==== Record excerpts ====

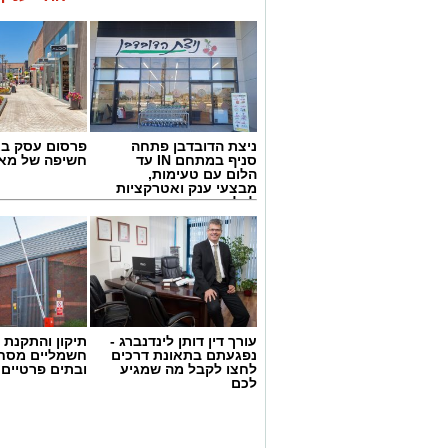
ניצת הדובדבן פתחה
פרסום עסק בא
סניף במתחם IN עד
חשיפה של מאו
הלום עם טעימות,
מבצעי ענק ואטרקציות
לכל המשפחה
עורך דין דותן לינדנברג -
תיקון והתקנת 
נפגעתם בתאונת דרכים
חשמליים מסח
לחצו לקבל מה שמגיע
ובתים פרטיים 
לכם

====

• _Problem to work on_
The response should repeat every entry above exactly and include none of the pictures.

• _Response below_
ניצת הדובדבן פתחה
פרסום עסק בא
סניף במתחם IN עד
חשיפה של מאו
הלום עם טעימות,
מבצעי ענק ואטרקציות
לכל המשפחה
עורך דין דותן לינדנברג -
תיקון והתקנת 
נפגעתם בתאונת דרכים
חשמליים מסח
לחצו לקבל מה שמגיע
ובתים פרטיים 
לכם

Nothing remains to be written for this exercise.